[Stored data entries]
================================

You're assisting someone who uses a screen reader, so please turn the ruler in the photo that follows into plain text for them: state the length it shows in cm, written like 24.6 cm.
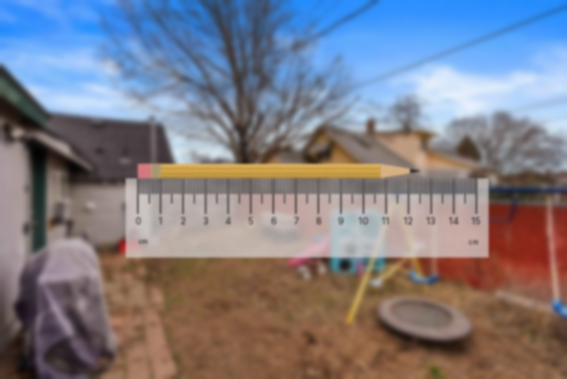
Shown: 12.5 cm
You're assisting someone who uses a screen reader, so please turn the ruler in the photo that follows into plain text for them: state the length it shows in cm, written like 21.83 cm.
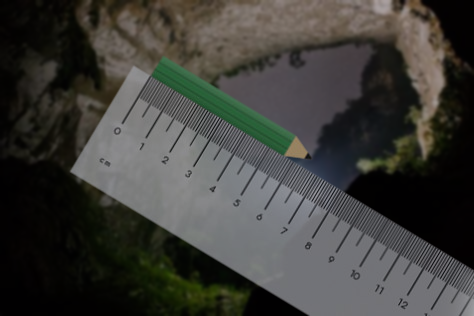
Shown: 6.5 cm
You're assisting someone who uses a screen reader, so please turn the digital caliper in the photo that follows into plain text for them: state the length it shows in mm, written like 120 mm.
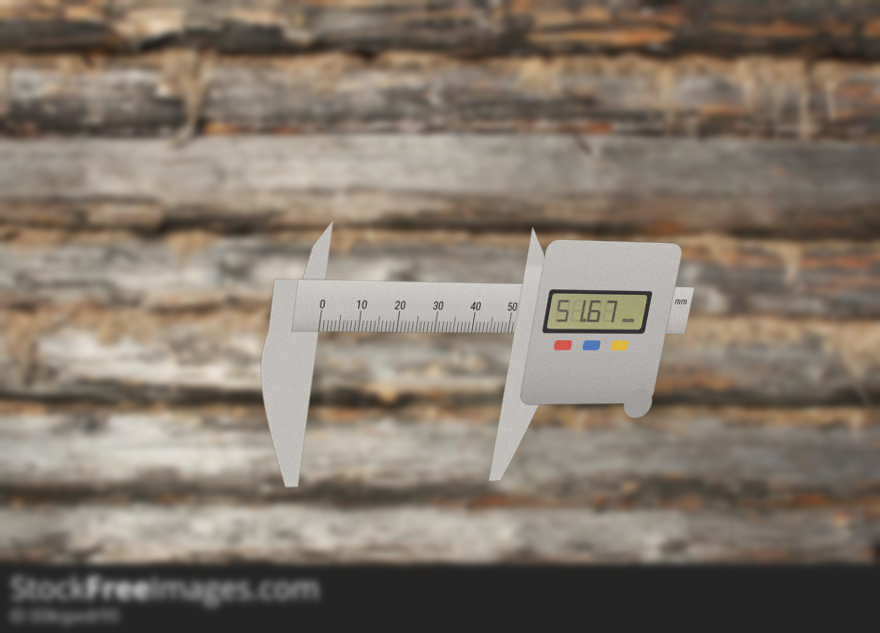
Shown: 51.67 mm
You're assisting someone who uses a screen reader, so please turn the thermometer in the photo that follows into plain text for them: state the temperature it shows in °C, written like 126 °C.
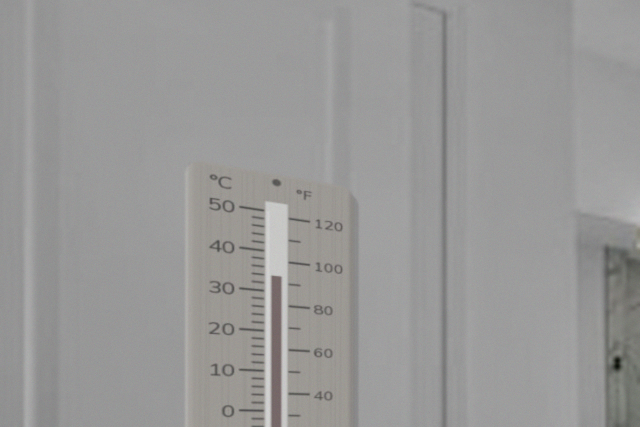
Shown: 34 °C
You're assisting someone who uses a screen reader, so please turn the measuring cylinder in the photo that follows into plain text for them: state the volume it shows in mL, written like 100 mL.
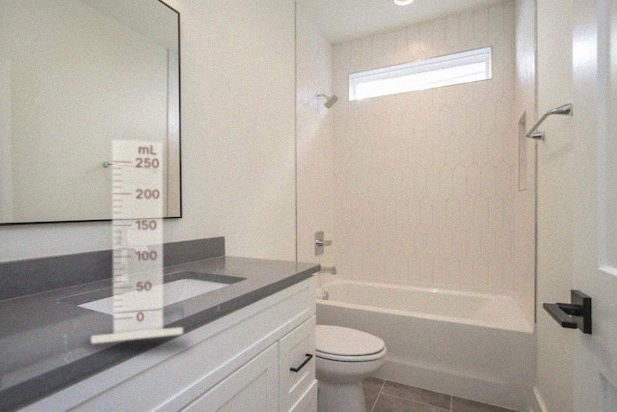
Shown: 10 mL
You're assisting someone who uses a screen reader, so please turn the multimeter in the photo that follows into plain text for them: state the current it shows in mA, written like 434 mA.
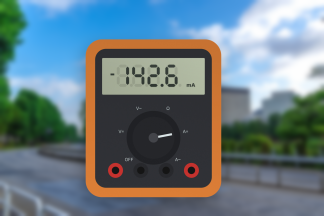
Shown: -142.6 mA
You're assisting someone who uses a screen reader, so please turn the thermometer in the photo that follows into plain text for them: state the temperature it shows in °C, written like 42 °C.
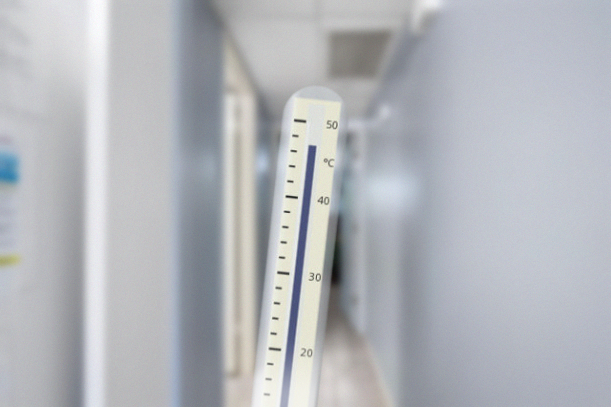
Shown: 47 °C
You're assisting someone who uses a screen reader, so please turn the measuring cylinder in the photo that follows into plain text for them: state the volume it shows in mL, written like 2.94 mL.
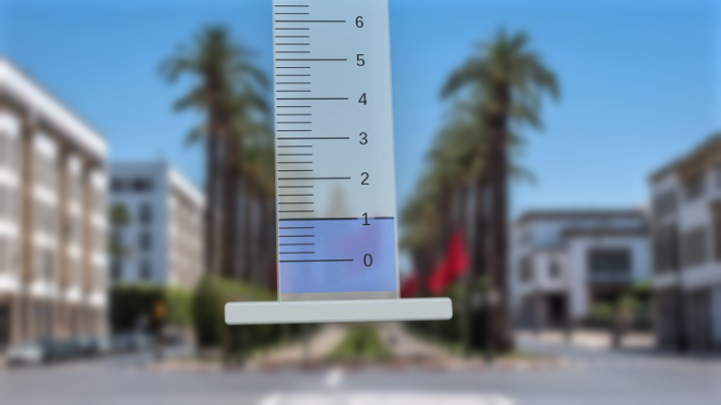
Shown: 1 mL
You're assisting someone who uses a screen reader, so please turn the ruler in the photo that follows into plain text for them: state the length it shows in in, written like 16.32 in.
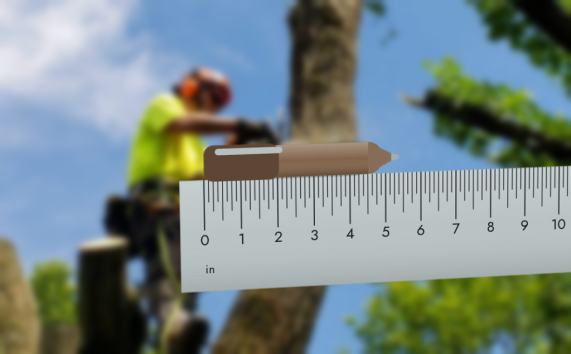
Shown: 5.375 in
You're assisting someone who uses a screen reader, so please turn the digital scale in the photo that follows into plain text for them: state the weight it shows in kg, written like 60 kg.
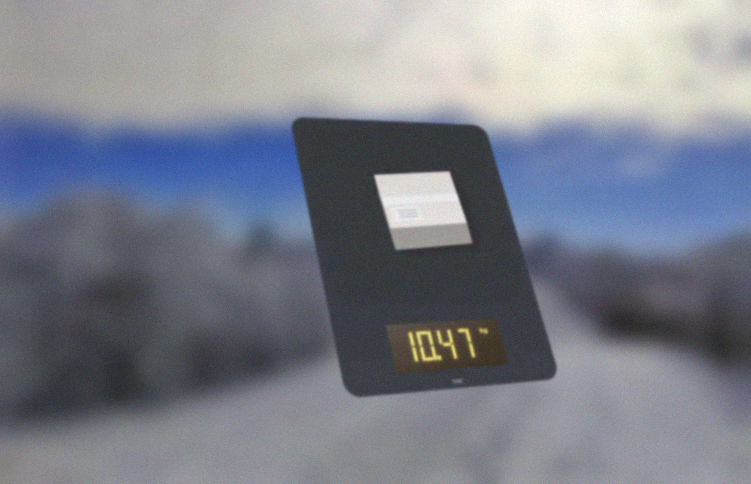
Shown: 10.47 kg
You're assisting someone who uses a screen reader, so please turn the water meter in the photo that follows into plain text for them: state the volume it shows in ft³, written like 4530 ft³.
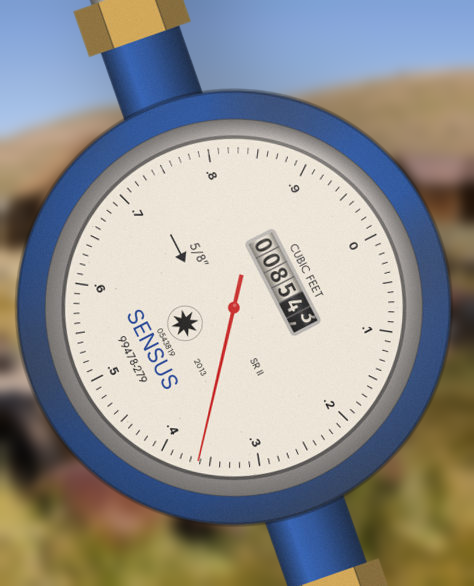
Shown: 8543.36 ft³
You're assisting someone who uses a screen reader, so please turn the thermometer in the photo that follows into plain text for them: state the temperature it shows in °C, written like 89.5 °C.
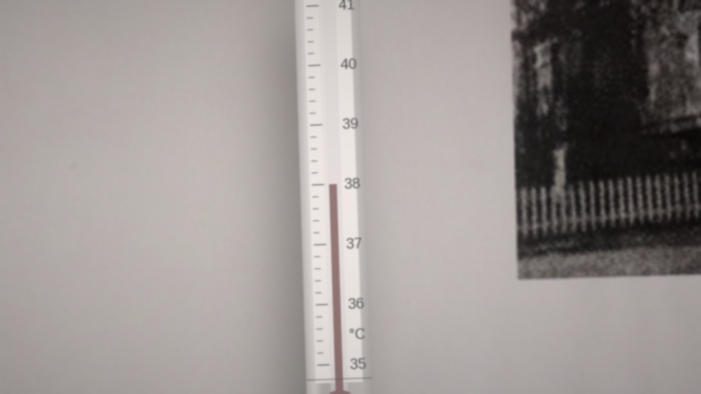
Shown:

================================

▸ WORK TO COMPLETE: Set down all of the lines above word for word, leaving the pictures out.

▸ PROBLEM SOLUTION:
You're assisting someone who uses a screen reader, so please turn the ruler in the photo that follows into plain text for them: state the length it shows in cm, written like 24.6 cm.
Shown: 12.5 cm
You're assisting someone who uses a screen reader, so please turn the ruler in the photo that follows into plain text for them: state the length it shows in cm, written like 21.83 cm.
Shown: 6.5 cm
You're assisting someone who uses a screen reader, so please turn the digital caliper in the photo that follows into plain text for them: state the length it shows in mm, written like 120 mm.
Shown: 51.67 mm
You're assisting someone who uses a screen reader, so please turn the thermometer in the photo that follows into plain text for them: state the temperature it shows in °C, written like 126 °C.
Shown: 34 °C
You're assisting someone who uses a screen reader, so please turn the measuring cylinder in the photo that follows into plain text for them: state the volume it shows in mL, written like 100 mL.
Shown: 10 mL
You're assisting someone who uses a screen reader, so please turn the multimeter in the photo that follows into plain text for them: state the current it shows in mA, written like 434 mA.
Shown: -142.6 mA
You're assisting someone who uses a screen reader, so please turn the thermometer in the photo that follows into plain text for them: state the temperature it shows in °C, written like 42 °C.
Shown: 47 °C
You're assisting someone who uses a screen reader, so please turn the measuring cylinder in the photo that follows into plain text for them: state the volume it shows in mL, written like 2.94 mL.
Shown: 1 mL
You're assisting someone who uses a screen reader, so please turn the ruler in the photo that follows into plain text for them: state the length it shows in in, written like 16.32 in.
Shown: 5.375 in
You're assisting someone who uses a screen reader, so please turn the digital scale in the photo that follows into plain text for them: state the weight it shows in kg, written like 60 kg.
Shown: 10.47 kg
You're assisting someone who uses a screen reader, so please turn the water meter in the photo that follows into plain text for them: state the volume it shows in ft³, written like 4530 ft³.
Shown: 8543.36 ft³
You're assisting someone who uses a screen reader, so please turn the thermometer in the photo that follows into plain text for them: state the temperature it shows in °C, written like 89.5 °C.
Shown:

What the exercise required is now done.